== Excerpted text ==

The values that i write are incremented by 1 and the address that i'm writing on are also incremented by 1, so i expect when i read the memory incrementing the address read by 1 to see incrementing values on app_rd_data when app_rd_data_valid is high. But it is not what i see

I have 3 main questions

1) It is said in the Guide that i can register the data before the app_cmd is asserted but is there a maximum delay?

2) If app_rdy = '1' for a moment and on the next rising edge(1) of ui_clk i assert app_en and on the next risng edge(2)  of ui_clk i deassert app_en and i realize that app_rdy is ='0' before that last rising edge (2) of ui_clk , I assume that app_cmd has not been validated right?

3) If app_en = '1'for a moment and after the rising edge (1) of ui_clk app_rdy gets high and stays high and on the next rising edge(2) of ui_clk i deassert app_en while app_rdy is still high , How many app_cmd have been validated here one or two?

===
== Material supplied ==

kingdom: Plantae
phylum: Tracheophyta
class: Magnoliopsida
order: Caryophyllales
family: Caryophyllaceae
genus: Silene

===

- What to work on
Condense the paragraph of the memory interface post that starts with "The values that i write" into one or two shorter sentences, keeping its main facts. The records are not needed for anything here.

- Finished answer
Both the written values and the write addresses go up by 1, so reading with addresses incremented by 1 should show increasing values on app_rd_data whenever app_rd_data_valid is high. That is not what appears.